### What you will do
There is material below. Print exactly the lines starting at the line with "right elbow: (1403, 1196)" and ending at the line with "right eye: (1178, 786)", ends included, and no others.

-------- Source records

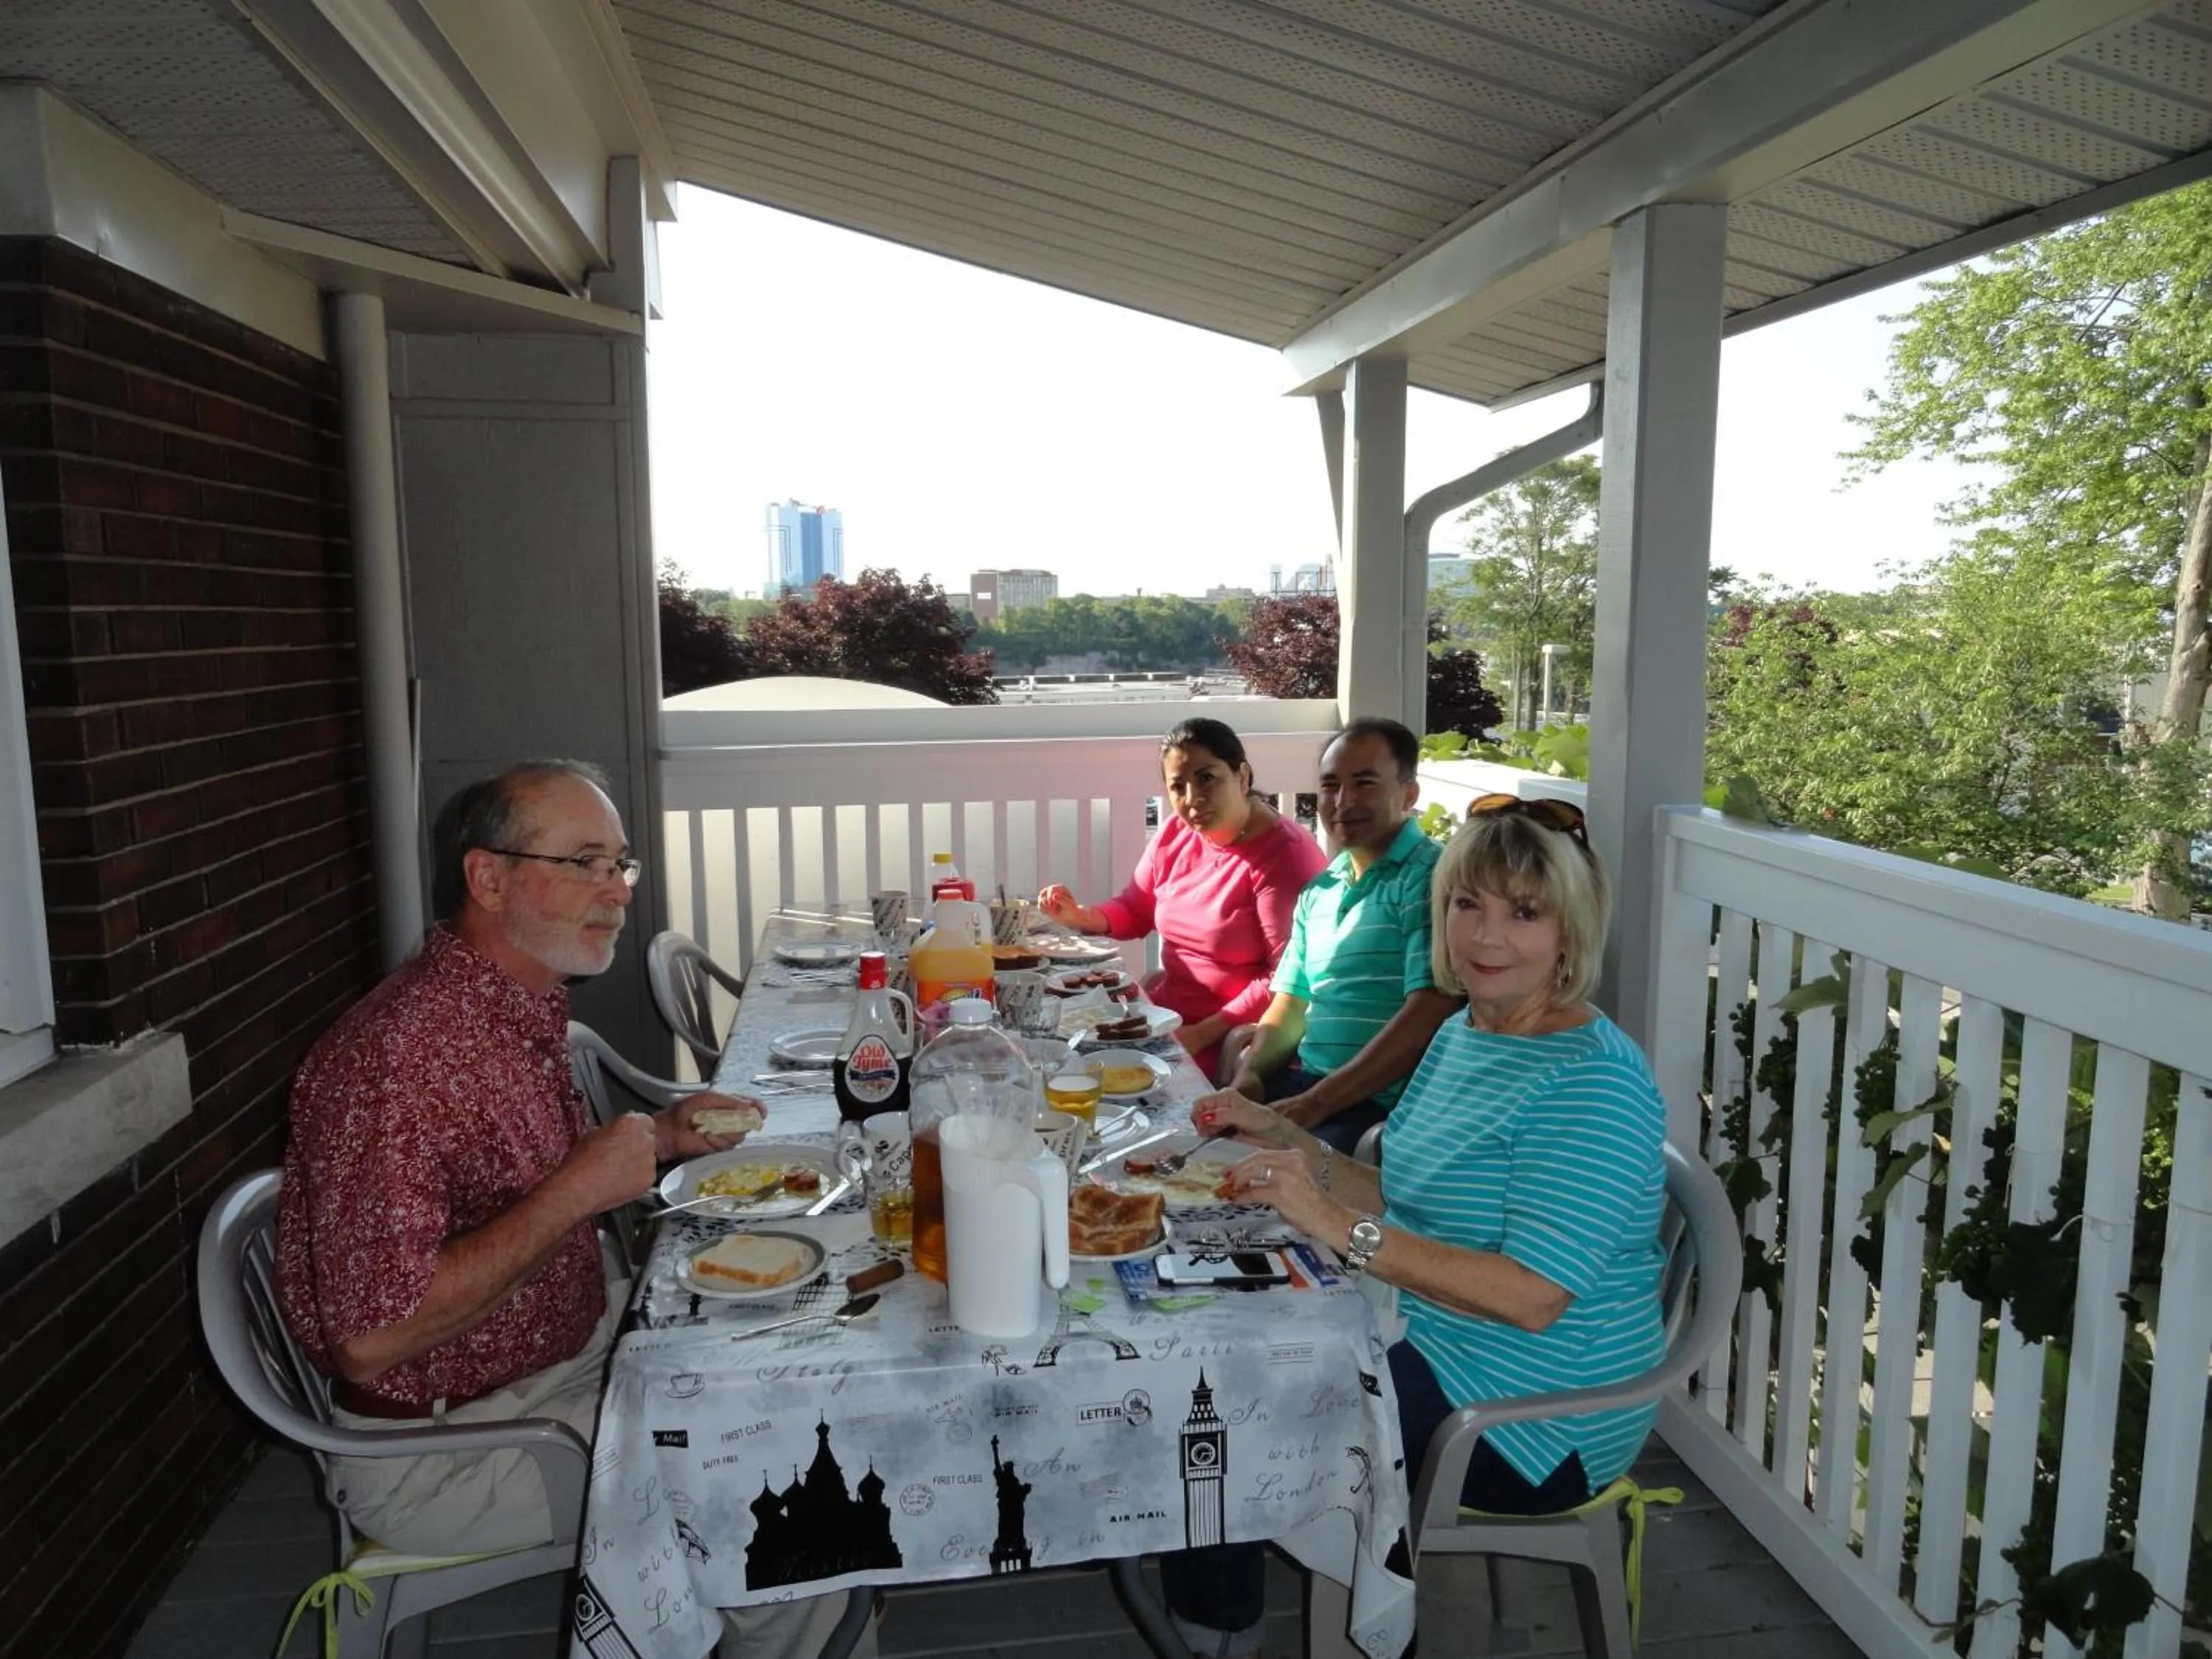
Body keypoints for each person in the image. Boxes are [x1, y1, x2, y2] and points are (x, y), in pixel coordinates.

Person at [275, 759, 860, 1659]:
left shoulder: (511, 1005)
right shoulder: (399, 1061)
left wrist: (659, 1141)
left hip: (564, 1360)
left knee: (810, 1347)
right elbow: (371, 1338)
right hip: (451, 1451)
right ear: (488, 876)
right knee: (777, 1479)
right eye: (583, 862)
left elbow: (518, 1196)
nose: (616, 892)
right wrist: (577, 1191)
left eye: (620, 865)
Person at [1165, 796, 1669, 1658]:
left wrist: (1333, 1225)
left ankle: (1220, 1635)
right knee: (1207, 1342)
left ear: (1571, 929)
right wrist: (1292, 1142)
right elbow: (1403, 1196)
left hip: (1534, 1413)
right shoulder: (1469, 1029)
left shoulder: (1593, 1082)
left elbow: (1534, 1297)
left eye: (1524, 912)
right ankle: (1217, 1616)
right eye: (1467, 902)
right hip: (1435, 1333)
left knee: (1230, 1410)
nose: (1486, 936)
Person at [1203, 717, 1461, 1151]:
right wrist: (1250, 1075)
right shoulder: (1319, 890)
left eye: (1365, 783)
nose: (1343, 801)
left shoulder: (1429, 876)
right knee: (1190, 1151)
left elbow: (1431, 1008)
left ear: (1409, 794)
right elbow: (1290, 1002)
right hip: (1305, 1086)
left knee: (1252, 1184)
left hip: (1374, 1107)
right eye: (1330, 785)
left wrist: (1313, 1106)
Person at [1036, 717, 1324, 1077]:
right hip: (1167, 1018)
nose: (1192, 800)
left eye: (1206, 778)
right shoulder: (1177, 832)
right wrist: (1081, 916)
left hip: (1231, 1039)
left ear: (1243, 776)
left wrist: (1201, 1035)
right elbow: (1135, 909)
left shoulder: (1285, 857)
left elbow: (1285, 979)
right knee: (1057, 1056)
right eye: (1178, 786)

----------------
-------- Source records

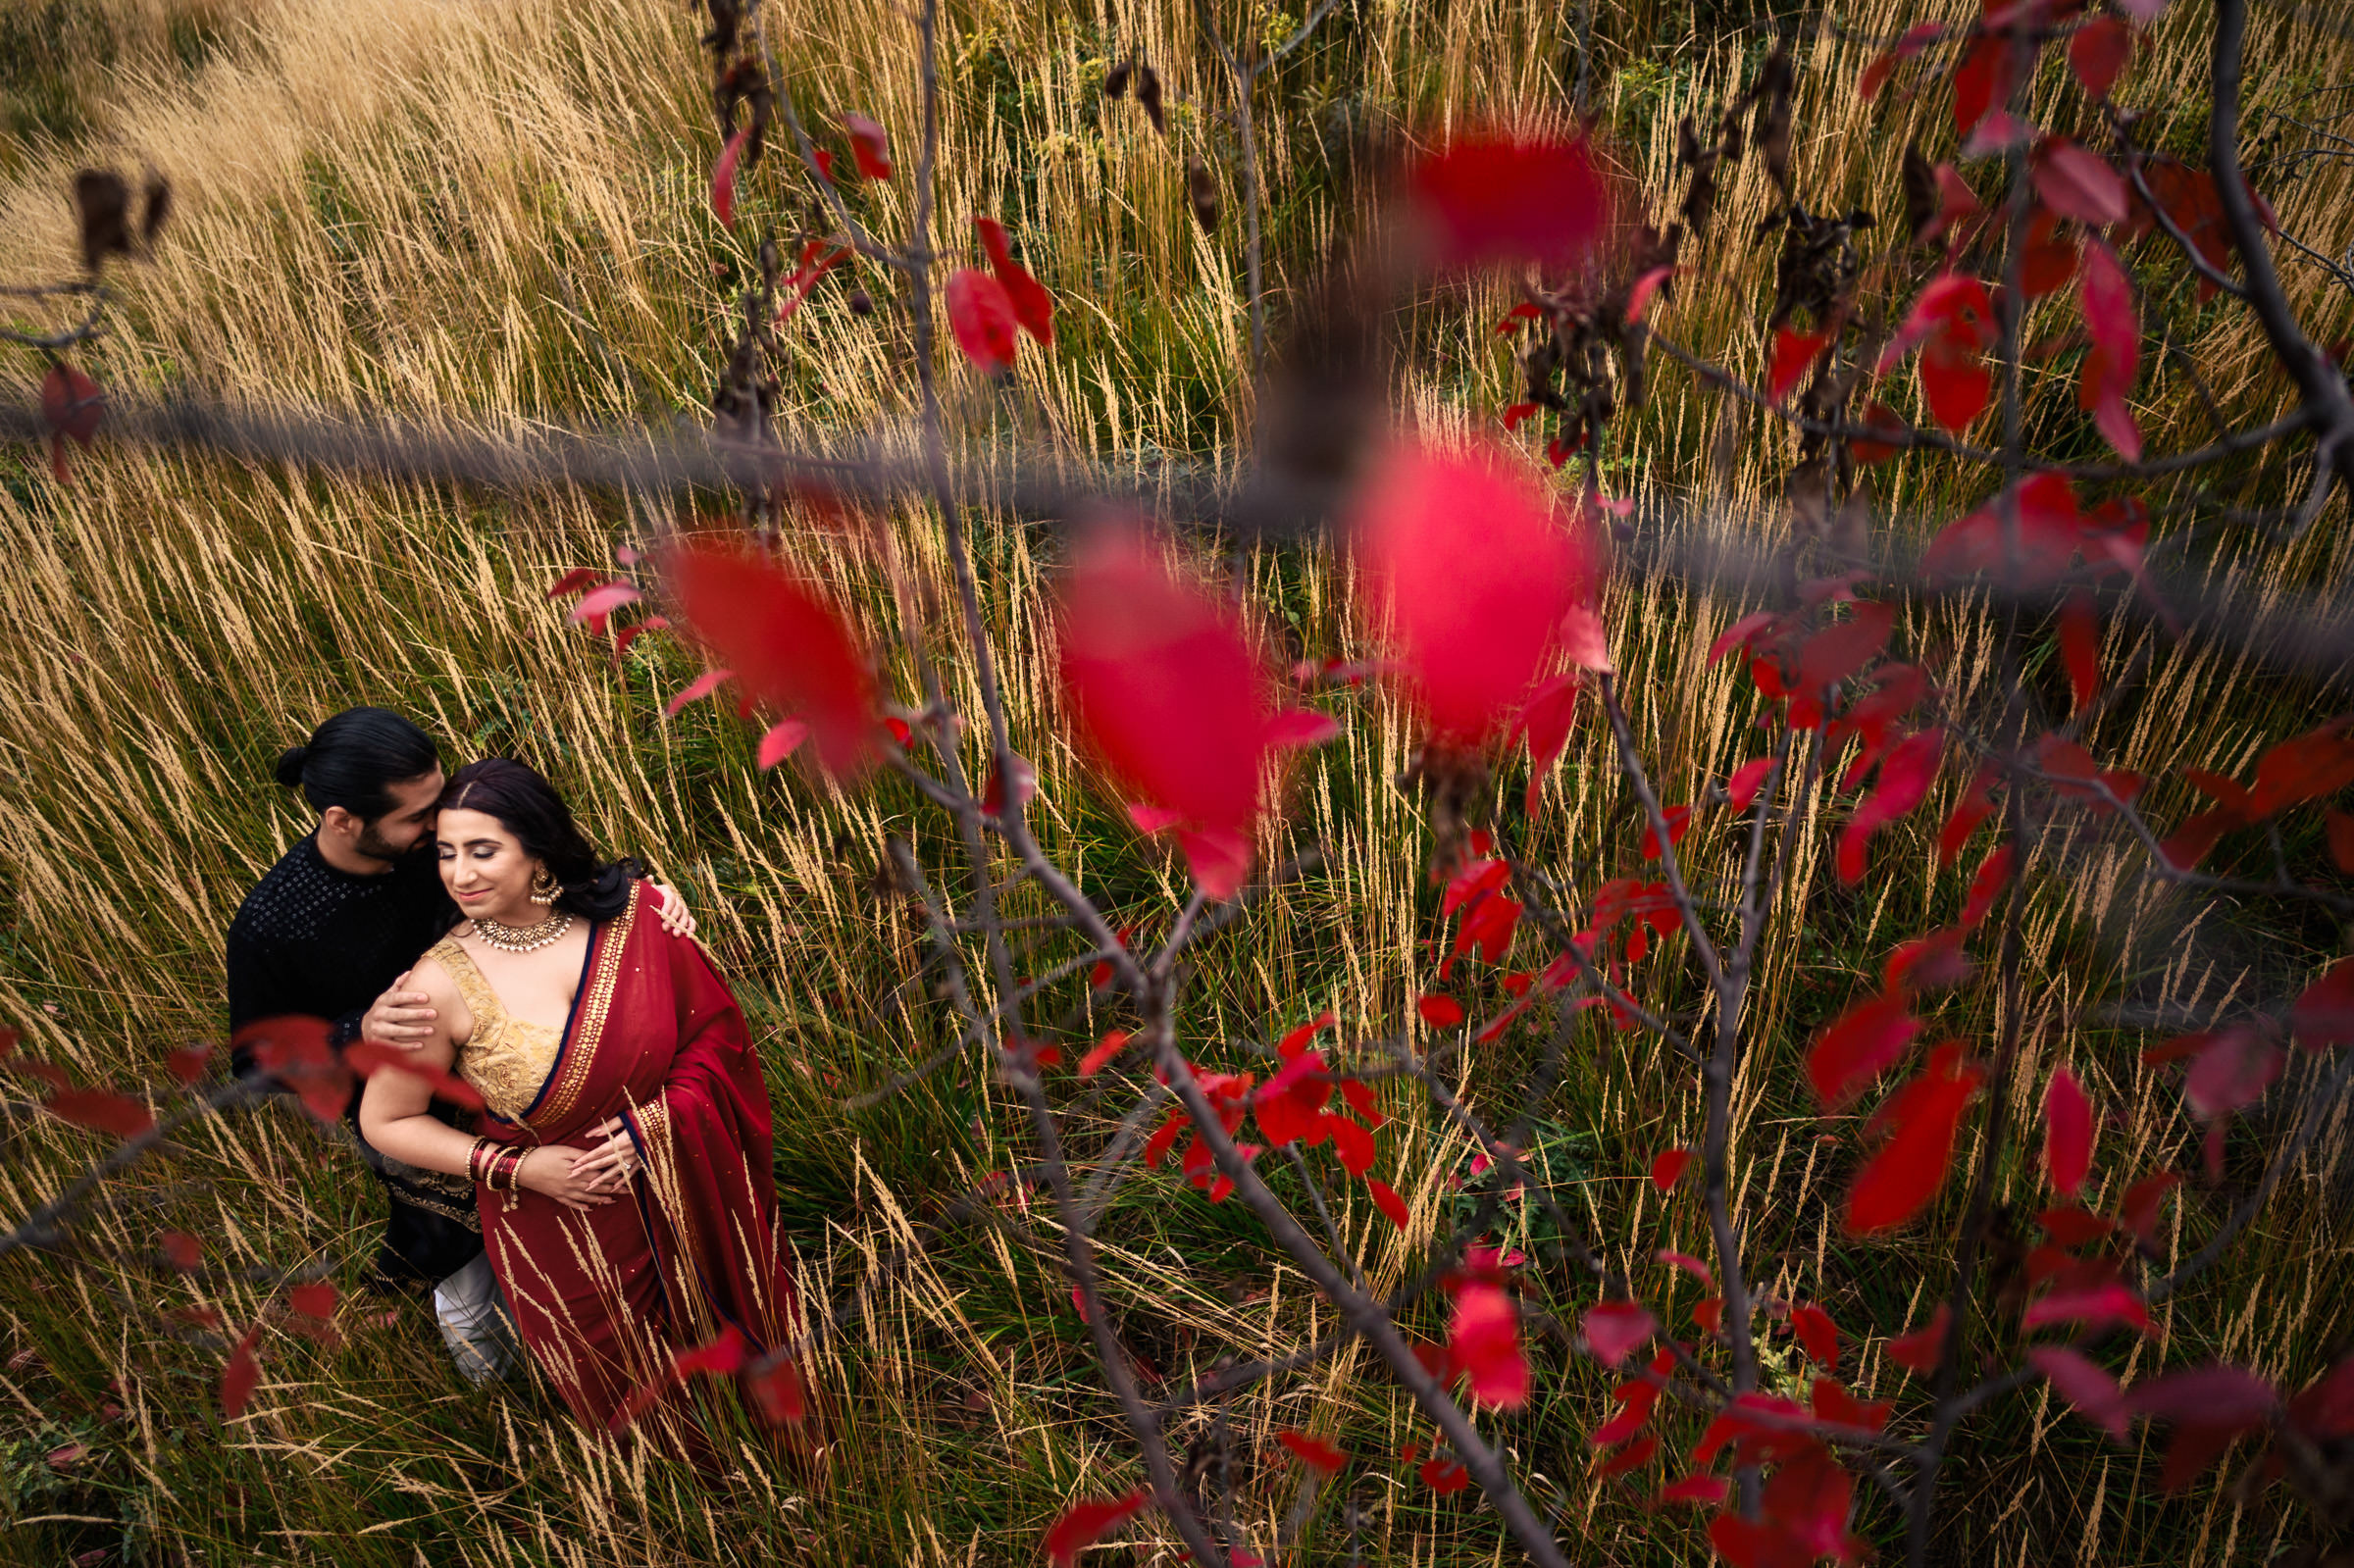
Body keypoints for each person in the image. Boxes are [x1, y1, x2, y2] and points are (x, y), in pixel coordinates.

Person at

----------------

### Solution
right elbow: (1403, 1196)
left hip: (1534, 1413)
right shoulder: (1469, 1029)
left shoulder: (1593, 1082)
left elbow: (1534, 1297)
left eye: (1524, 912)
right ankle: (1217, 1616)
right eye: (1467, 902)
right hip: (1435, 1333)
left knee: (1230, 1410)
nose: (1486, 936)
Person at [1203, 717, 1461, 1151]:
right wrist: (1250, 1075)
right shoulder: (1319, 890)
left eye: (1365, 783)
nose: (1343, 801)
left shoulder: (1429, 876)
right knee: (1190, 1151)
left elbow: (1431, 1008)
left ear: (1409, 794)
right elbow: (1290, 1002)
right hip: (1305, 1086)
left knee: (1252, 1184)
left hip: (1374, 1107)
right eye: (1330, 785)
left wrist: (1313, 1106)
Person at [1036, 717, 1324, 1077]:
right hip: (1167, 1018)
nose: (1192, 800)
left eye: (1206, 778)
right shoulder: (1177, 832)
right wrist: (1081, 916)
left hip: (1231, 1039)
left ear: (1243, 776)
left wrist: (1201, 1035)
right elbow: (1135, 909)
left shoulder: (1285, 857)
left elbow: (1285, 979)
right knee: (1057, 1056)
right eye: (1178, 786)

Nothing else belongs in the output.